Meer wethouders door versplintering
Het voornemen was kleinere colleges, maar in de vijftig grootste gemeenten hebben de colleges met uitbreiding van het aantal wethouders de overhand.
In de collegevorming strijdt de drang om in crisistijden het goede voorbeeld te geven – minder wethouders dus – met het probleem dat er door de versplintering meer partijen nodig zijn om een stabiel college te vormen. Na de afronding van de collegeonderhandelingen in 351 van de 394 gemeenten waar op 3 maart raadsverkiezingen zijn gehouden, wint ‘groter’ het van ‘kleiner’.

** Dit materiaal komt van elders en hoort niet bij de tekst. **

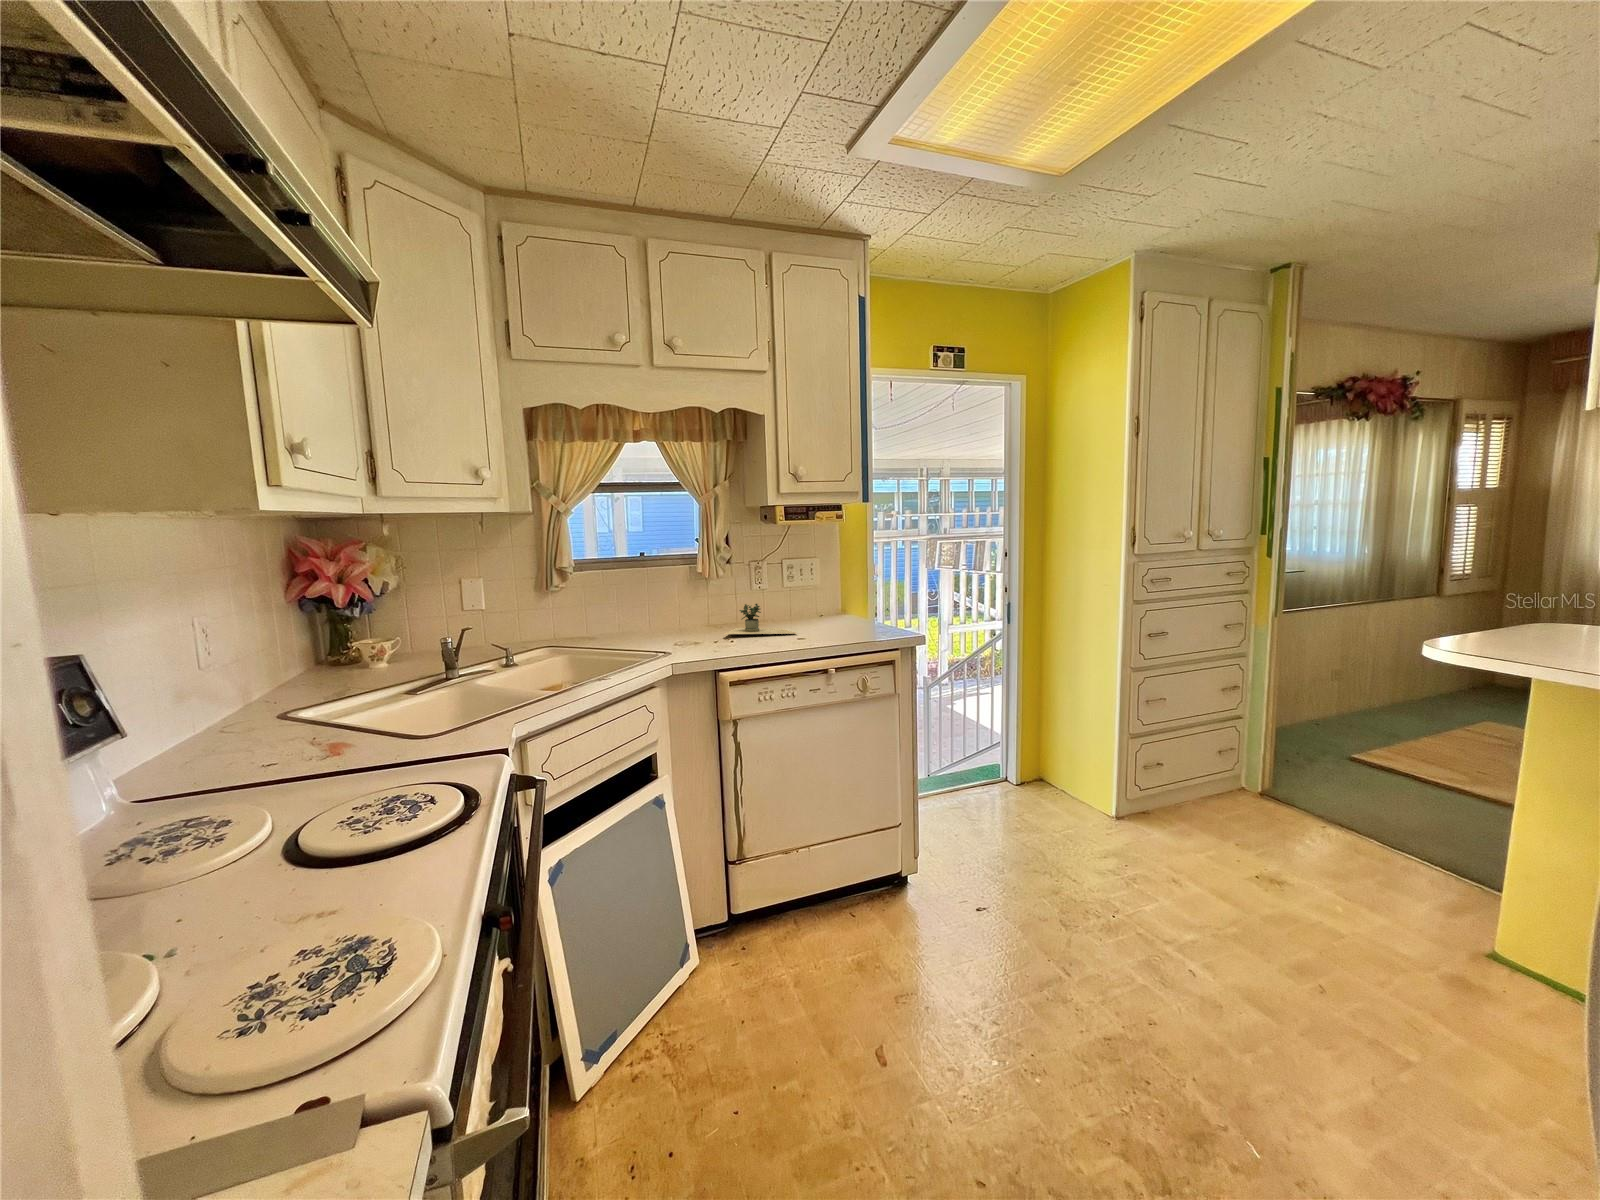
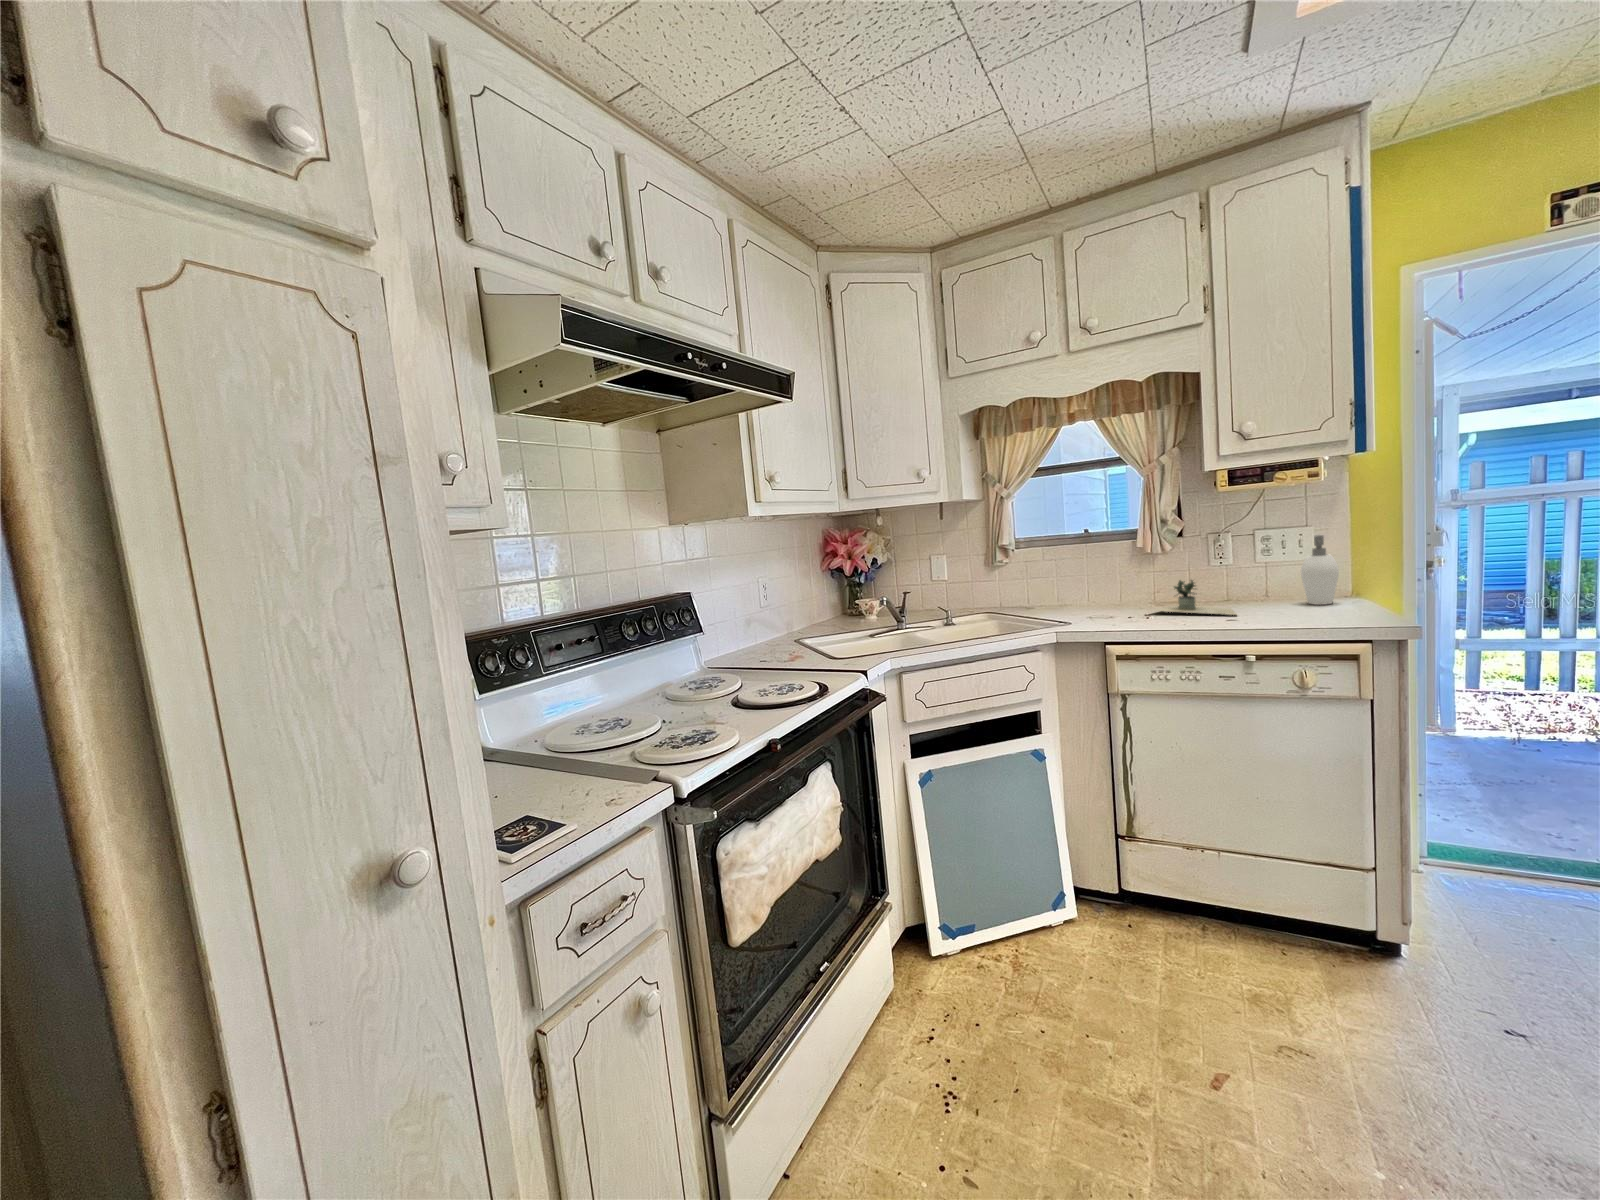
soap dispenser: none [819,566,843,621] -> present [1301,535,1339,605]

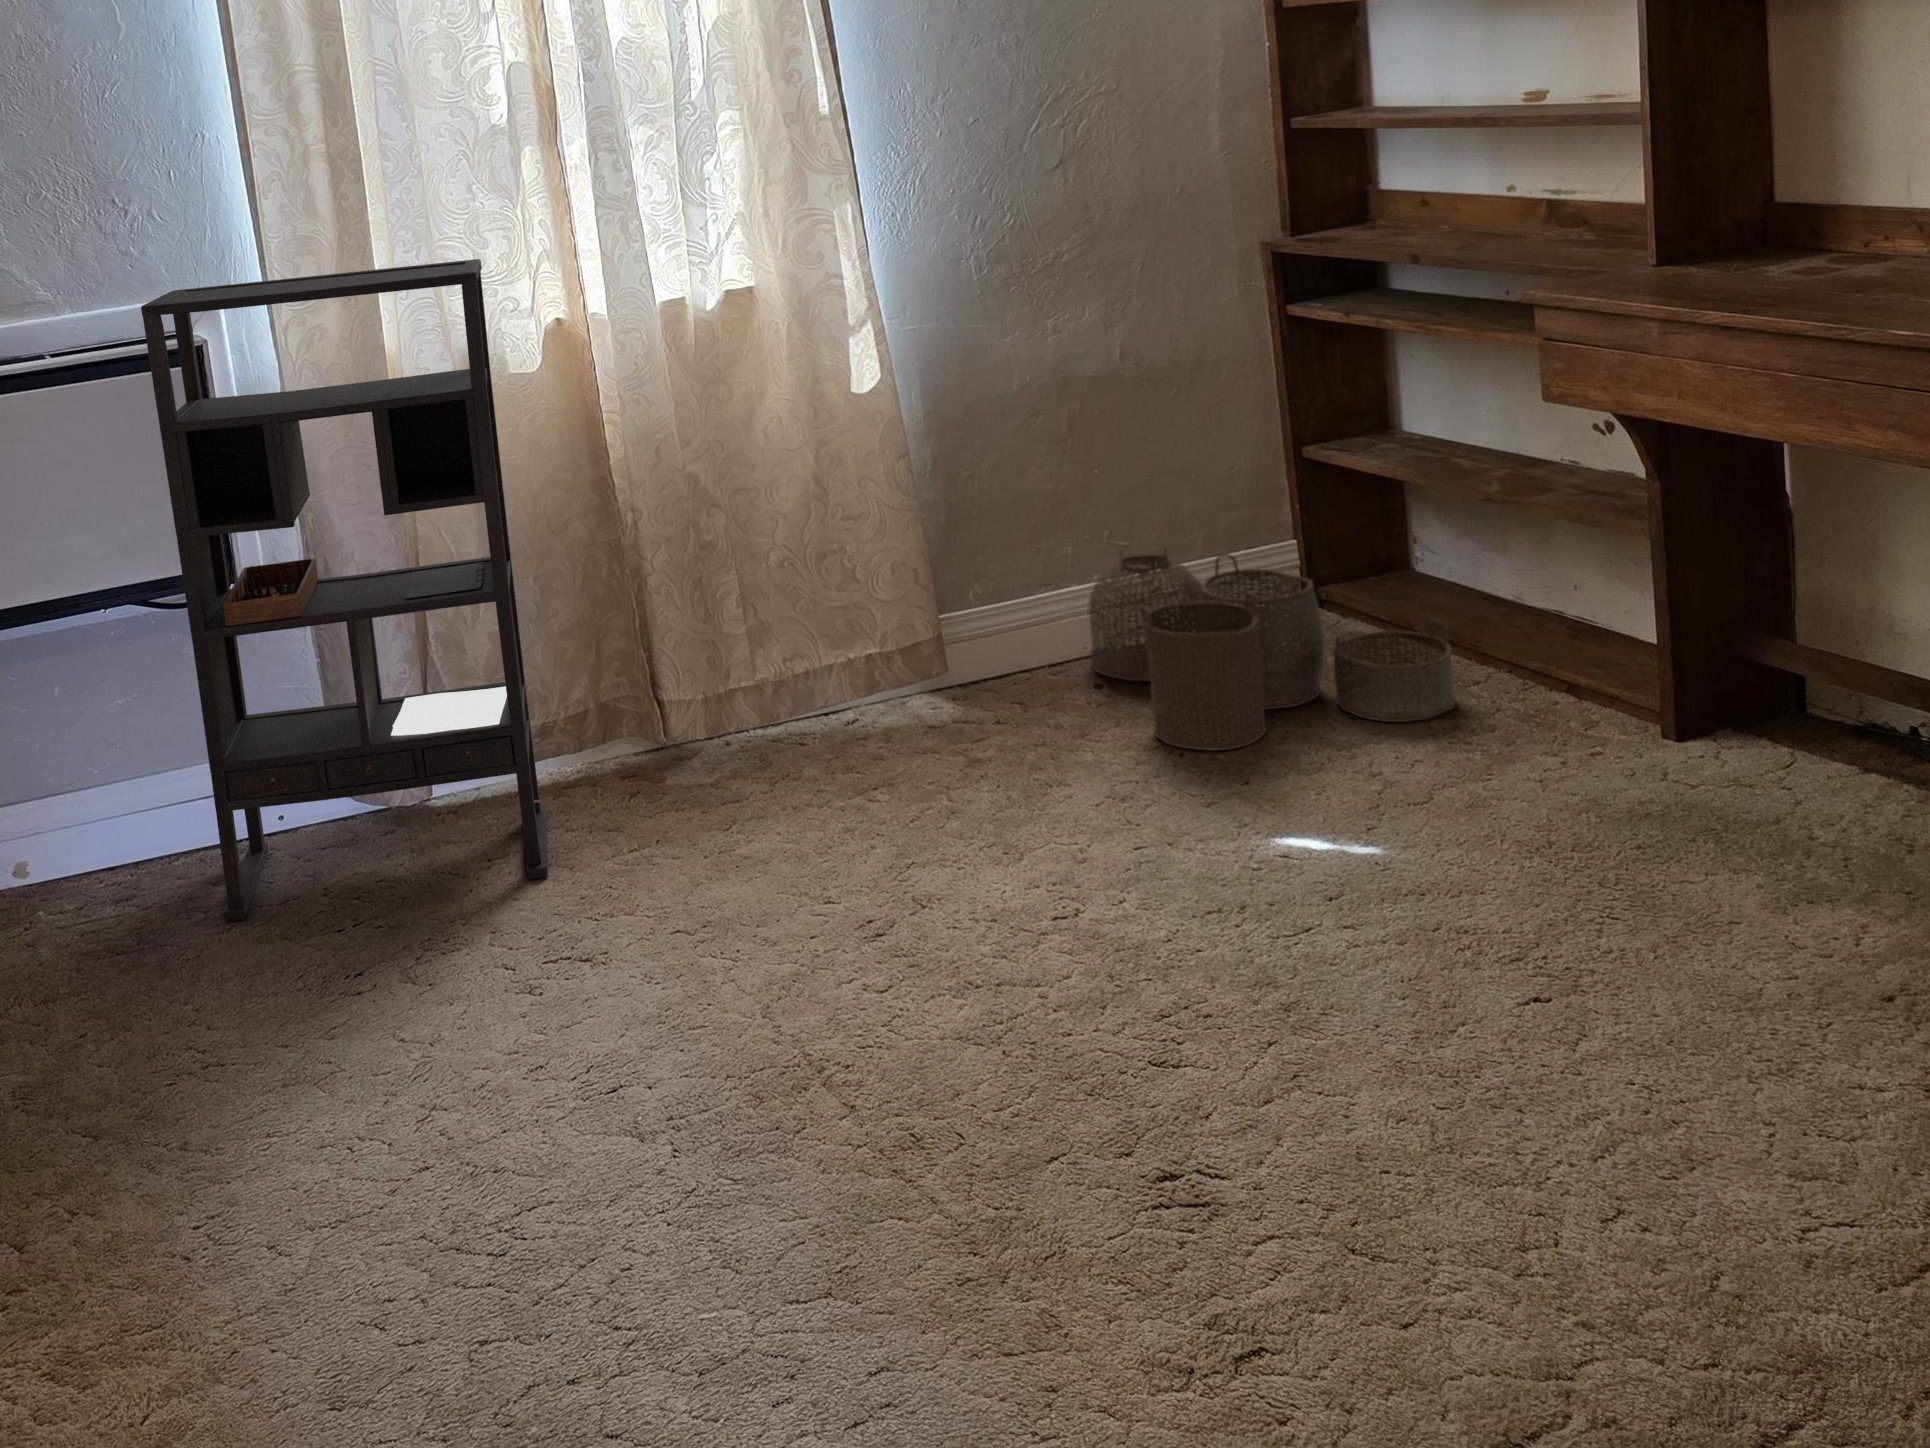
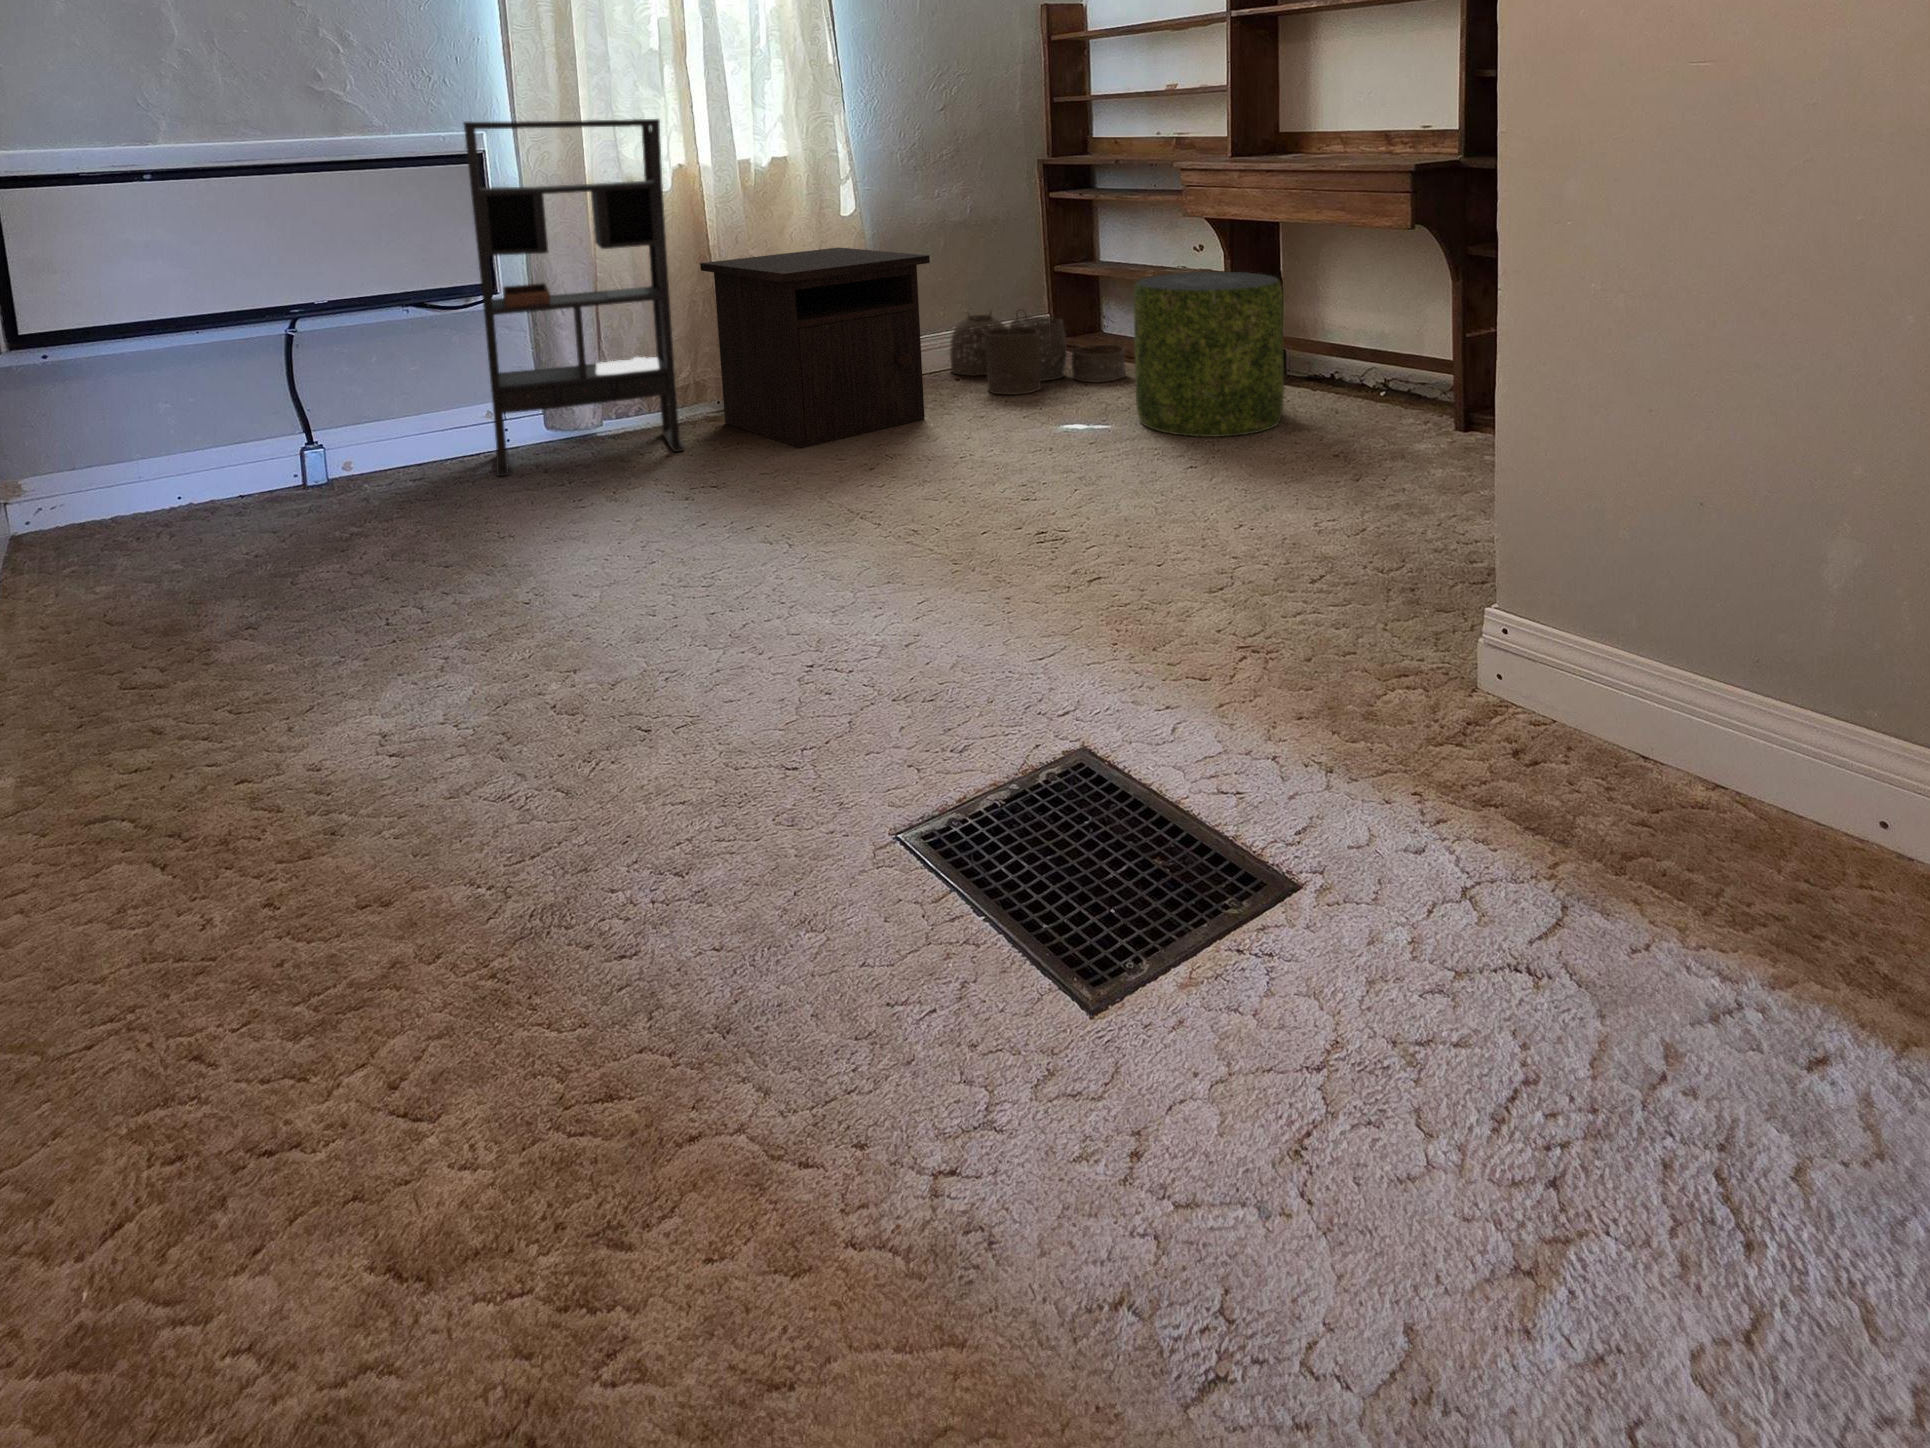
nightstand: none [586,453,1011,893] -> present [700,247,930,448]
pouf: none [1453,534,1844,957] -> present [1133,272,1284,437]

Er zijn 64 wethoudersposten extra gemaakt, terwijl er 61 wethoudersposten geschrapt zijn, zo blijkt uit het onderzoek van Binnenlands Bestuur naar de collegevorming. Met de nog lopende collegeonderhandelingen is de kans aanzienlijk dat groter het wint van kleiner. Waar men nog niet klaar is, verloopt de formatie moeizaam, vooral door wantrouwen, politieke versplintering en verdeeldheid.
Recept
Grotere colleges worden vooral gevormd in de vijftig grootste gemeenten. Terwijl de collegevorming in Den Haag, Rotterdam en Almere nog moeizaam verloopt, zijn er nu in de grote gemeenten al zestien extra wethoudersposten gecreëerd. Daar staat tegenover dat er onder de vijftig grootste gemeenten tien wethoudersposten vanwege bezuinigingen zijn geschrapt (zie ‘Groter wint van klein’ hieronder).
Illustratief voor het vormen van een breder college is Amsterdam. De collegepartijen PvdA en Groen- Links verloren hun comfortabele meerderheid en hadden een derde partij nodig. Door de onnavolgbare onderhandelingstactiek van de gewenste derde partij, winnaar D66 (eerst wel, toen niet, toen weer wel en toen hoefde het niet meer) mocht en moest de VVD aanschuiven. Dat alles bleek geen recept voor een kleiner, maar juist voor een groter college: Amsterdam doet het straks met zeven in plaats van zes wethouders.
Lager salaris
In enkele andere grote steden is het college zelfs met twee wethouders uitgebreid in vergelijking met de oude colleges. Arnhem probeerde de uitbreiding van twee wethouders te compenseren met een lager salaris, dat kostte de GroenLinks-wethouder Barth van Eethen zijn wethouderschap. Hij vond dat zijn partij de rechtspositie van wethouders geweld aan deed door daarmee in te stemmen. In Maastricht en Eindhoven werd het college ook met twee wethouders uitgebreid.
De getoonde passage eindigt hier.